_WHAT NEEDS TO BE DONE_: Every line in the data below from the one containing "Y108752D02*" down to the one containing "Y279224D02*", both included, must be retyped exactly; no other line is to appear.

_PROVIDED ENTRIES_:
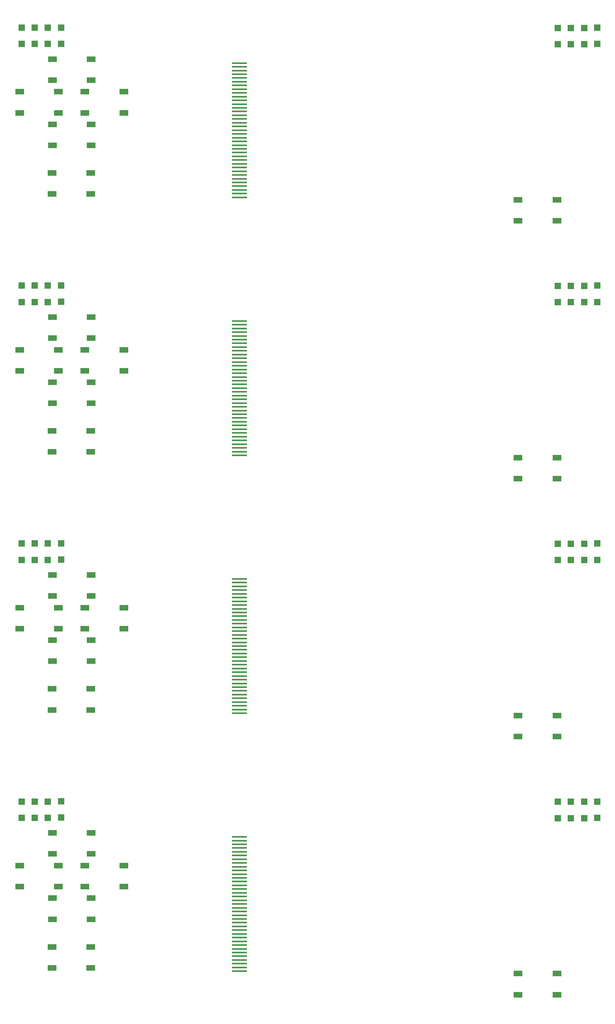
<source format=gbp>
G04*
G04 #@! TF.GenerationSoftware,Altium Limited,Altium Designer,23.1.1 (15)*
G04*
G04 Layer_Color=128*
%FSLAX25Y25*%
%MOIN*%
G70*
G04*
G04 #@! TF.SameCoordinates,62433247-A29E-43A8-B4B8-56B850690A23*
G04*
G04*
G04 #@! TF.FilePolarity,Positive*
G04*
G01*
G75*
%ADD151R,0.13099X0.01288*%
%ADD152R,0.05282X0.05282*%
G04:AMPARAMS|DCode=153|XSize=44.65mil|YSize=72.21mil|CornerRadius=0mil|HoleSize=0mil|Usage=FLASHONLY|Rotation=270.000|XOffset=0mil|YOffset=0mil|HoleType=Round|Shape=RoundedRectangle|*
%AMROUNDEDRECTD153*
21,1,0.04465,0.07221,0,0,270.0*
21,1,0.04465,0.07221,0,0,270.0*
1,1,0.00000,-0.03610,-0.02232*
1,1,0.00000,-0.03610,0.02232*
1,1,0.00000,0.03610,0.02232*
1,1,0.00000,0.03610,-0.02232*
%
%ADD153ROUNDEDRECTD153*%
D151*
X216622Y168595D02*
D03*
Y165446D02*
D03*
Y162296D02*
D03*
Y159146D02*
D03*
Y155996D02*
D03*
Y152847D02*
D03*
Y149697D02*
D03*
Y146548D02*
D03*
Y143398D02*
D03*
Y140248D02*
D03*
Y137099D02*
D03*
Y133949D02*
D03*
Y130800D02*
D03*
Y127650D02*
D03*
Y124500D02*
D03*
Y121351D02*
D03*
Y118201D02*
D03*
Y102453D02*
D03*
Y99304D02*
D03*
Y96154D02*
D03*
Y93004D02*
D03*
Y89855D02*
D03*
Y86705D02*
D03*
Y83556D02*
D03*
Y80406D02*
D03*
Y77257D02*
D03*
Y74107D02*
D03*
Y70957D02*
D03*
Y67808D02*
D03*
Y64658D02*
D03*
Y61508D02*
D03*
Y58359D02*
D03*
Y55209D02*
D03*
Y115052D02*
D03*
Y111902D02*
D03*
Y108752D02*
D03*
Y105603D02*
D03*
Y386312D02*
D03*
Y383162D02*
D03*
Y380013D02*
D03*
Y376862D02*
D03*
Y373713D02*
D03*
Y370563D02*
D03*
Y367414D02*
D03*
Y364265D02*
D03*
Y361114D02*
D03*
Y357965D02*
D03*
Y354815D02*
D03*
Y351666D02*
D03*
Y348516D02*
D03*
Y345367D02*
D03*
Y342216D02*
D03*
Y339067D02*
D03*
Y335918D02*
D03*
Y320170D02*
D03*
Y317021D02*
D03*
Y313870D02*
D03*
Y310721D02*
D03*
Y307571D02*
D03*
Y304422D02*
D03*
Y301272D02*
D03*
Y298123D02*
D03*
Y294973D02*
D03*
Y291823D02*
D03*
Y288673D02*
D03*
Y285524D02*
D03*
Y282375D02*
D03*
Y279224D02*
D03*
Y276075D02*
D03*
Y272926D02*
D03*
Y332769D02*
D03*
Y329618D02*
D03*
Y326469D02*
D03*
Y323319D02*
D03*
Y604028D02*
D03*
Y600879D02*
D03*
Y597729D02*
D03*
Y594579D02*
D03*
Y591429D02*
D03*
Y588280D02*
D03*
Y585130D02*
D03*
Y581981D02*
D03*
Y578831D02*
D03*
Y575681D02*
D03*
Y572532D02*
D03*
Y569382D02*
D03*
Y566233D02*
D03*
Y563084D02*
D03*
Y559933D02*
D03*
Y556784D02*
D03*
Y553634D02*
D03*
Y537886D02*
D03*
Y534737D02*
D03*
Y531587D02*
D03*
Y528437D02*
D03*
Y525288D02*
D03*
Y522138D02*
D03*
Y518989D02*
D03*
Y515839D02*
D03*
Y512690D02*
D03*
Y509540D02*
D03*
Y506390D02*
D03*
Y503241D02*
D03*
Y500091D02*
D03*
Y496941D02*
D03*
Y493792D02*
D03*
Y490642D02*
D03*
Y550485D02*
D03*
Y547335D02*
D03*
Y544185D02*
D03*
Y541036D02*
D03*
Y821745D02*
D03*
Y818595D02*
D03*
Y815446D02*
D03*
Y812295D02*
D03*
Y809146D02*
D03*
Y805996D02*
D03*
Y802847D02*
D03*
Y799698D02*
D03*
Y796547D02*
D03*
Y793398D02*
D03*
Y790248D02*
D03*
Y787099D02*
D03*
Y783950D02*
D03*
Y780800D02*
D03*
Y777650D02*
D03*
Y774500D02*
D03*
Y771351D02*
D03*
Y755603D02*
D03*
Y752454D02*
D03*
Y749303D02*
D03*
Y746154D02*
D03*
Y743004D02*
D03*
Y739855D02*
D03*
Y736705D02*
D03*
Y733556D02*
D03*
Y730407D02*
D03*
Y727256D02*
D03*
Y724107D02*
D03*
Y720957D02*
D03*
Y717808D02*
D03*
Y714658D02*
D03*
Y711508D02*
D03*
Y708359D02*
D03*
Y768202D02*
D03*
Y765051D02*
D03*
Y761902D02*
D03*
Y758752D02*
D03*
D152*
X485609Y184448D02*
D03*
Y198228D02*
D03*
X519006Y184645D02*
D03*
Y198425D02*
D03*
X507874Y184448D02*
D03*
Y198228D02*
D03*
X496741Y184448D02*
D03*
Y198228D02*
D03*
X65967Y184842D02*
D03*
Y198622D02*
D03*
X54835Y184645D02*
D03*
Y198425D02*
D03*
X43702Y184645D02*
D03*
Y198425D02*
D03*
X32570Y184645D02*
D03*
Y198425D02*
D03*
X485609Y402165D02*
D03*
Y415944D02*
D03*
X519006Y402362D02*
D03*
Y416141D02*
D03*
X507874Y402165D02*
D03*
Y415944D02*
D03*
X496741Y402165D02*
D03*
Y415944D02*
D03*
X65967Y402559D02*
D03*
Y416338D02*
D03*
X54835Y402362D02*
D03*
Y416141D02*
D03*
X43702Y402362D02*
D03*
Y416141D02*
D03*
X32570Y402362D02*
D03*
Y416141D02*
D03*
X485609Y619881D02*
D03*
Y633661D02*
D03*
X519006Y620078D02*
D03*
Y633858D02*
D03*
X507874Y619881D02*
D03*
Y633661D02*
D03*
X496741Y619881D02*
D03*
Y633661D02*
D03*
X65967Y620275D02*
D03*
Y634055D02*
D03*
X54835Y620078D02*
D03*
Y633858D02*
D03*
X43702Y620078D02*
D03*
Y633858D02*
D03*
X32570Y620078D02*
D03*
Y633858D02*
D03*
X485609Y837598D02*
D03*
Y851377D02*
D03*
X519006Y837795D02*
D03*
Y851574D02*
D03*
X507874Y837598D02*
D03*
Y851377D02*
D03*
X496741Y837598D02*
D03*
Y851377D02*
D03*
X65967Y837992D02*
D03*
Y851771D02*
D03*
X54835Y837795D02*
D03*
Y851574D02*
D03*
X43702Y837795D02*
D03*
Y851574D02*
D03*
X32570Y837795D02*
D03*
Y851574D02*
D03*
D153*
X91142Y75787D02*
D03*
X58268D02*
D03*
Y58071D02*
D03*
X91142D02*
D03*
X484857Y35455D02*
D03*
X451983D02*
D03*
Y53171D02*
D03*
X484857D02*
D03*
X118965Y144360D02*
D03*
X86090D02*
D03*
Y126643D02*
D03*
X118965D02*
D03*
X91405Y116801D02*
D03*
X58531D02*
D03*
Y99084D02*
D03*
X91405D02*
D03*
Y171919D02*
D03*
X58531D02*
D03*
Y154202D02*
D03*
X91405D02*
D03*
X63846Y144360D02*
D03*
X30972D02*
D03*
Y126643D02*
D03*
X63846D02*
D03*
X91142Y293504D02*
D03*
X58268D02*
D03*
Y275787D02*
D03*
X91142D02*
D03*
X484857Y253171D02*
D03*
X451983D02*
D03*
Y270888D02*
D03*
X484857D02*
D03*
X118965Y362076D02*
D03*
X86090D02*
D03*
Y344360D02*
D03*
X118965D02*
D03*
X91405Y334517D02*
D03*
X58531D02*
D03*
Y316801D02*
D03*
X91405D02*
D03*
Y389635D02*
D03*
X58531D02*
D03*
Y371919D02*
D03*
X91405D02*
D03*
X63846Y362076D02*
D03*
X30972D02*
D03*
Y344360D02*
D03*
X63846D02*
D03*
X91142Y511220D02*
D03*
X58268D02*
D03*
Y493504D02*
D03*
X91142D02*
D03*
X484857Y470888D02*
D03*
X451983D02*
D03*
Y488604D02*
D03*
X484857D02*
D03*
X118965Y579793D02*
D03*
X86090D02*
D03*
Y562076D02*
D03*
X118965D02*
D03*
X91405Y552234D02*
D03*
X58531D02*
D03*
Y534517D02*
D03*
X91405D02*
D03*
Y607352D02*
D03*
X58531D02*
D03*
Y589635D02*
D03*
X91405D02*
D03*
X63846Y579793D02*
D03*
X30972D02*
D03*
Y562076D02*
D03*
X63846D02*
D03*
X91142Y728937D02*
D03*
X58268D02*
D03*
Y711220D02*
D03*
X91142D02*
D03*
X484857Y688604D02*
D03*
X451983D02*
D03*
Y706321D02*
D03*
X484857D02*
D03*
X118965Y797509D02*
D03*
X86090D02*
D03*
Y779793D02*
D03*
X118965D02*
D03*
X91405Y769950D02*
D03*
X58531D02*
D03*
Y752234D02*
D03*
X91405D02*
D03*
Y825068D02*
D03*
X58531D02*
D03*
Y807352D02*
D03*
X91405D02*
D03*
X63846Y797509D02*
D03*
X30972D02*
D03*
Y779793D02*
D03*
X63846D02*
D03*
M02*

</source>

_RESULT FOR THIS TASK_:
Y108752D02*
D03*
Y105603D02*
D03*
Y386312D02*
D03*
Y383162D02*
D03*
Y380013D02*
D03*
Y376862D02*
D03*
Y373713D02*
D03*
Y370563D02*
D03*
Y367414D02*
D03*
Y364265D02*
D03*
Y361114D02*
D03*
Y357965D02*
D03*
Y354815D02*
D03*
Y351666D02*
D03*
Y348516D02*
D03*
Y345367D02*
D03*
Y342216D02*
D03*
Y339067D02*
D03*
Y335918D02*
D03*
Y320170D02*
D03*
Y317021D02*
D03*
Y313870D02*
D03*
Y310721D02*
D03*
Y307571D02*
D03*
Y304422D02*
D03*
Y301272D02*
D03*
Y298123D02*
D03*
Y294973D02*
D03*
Y291823D02*
D03*
Y288673D02*
D03*
Y285524D02*
D03*
Y282375D02*
D03*
Y279224D02*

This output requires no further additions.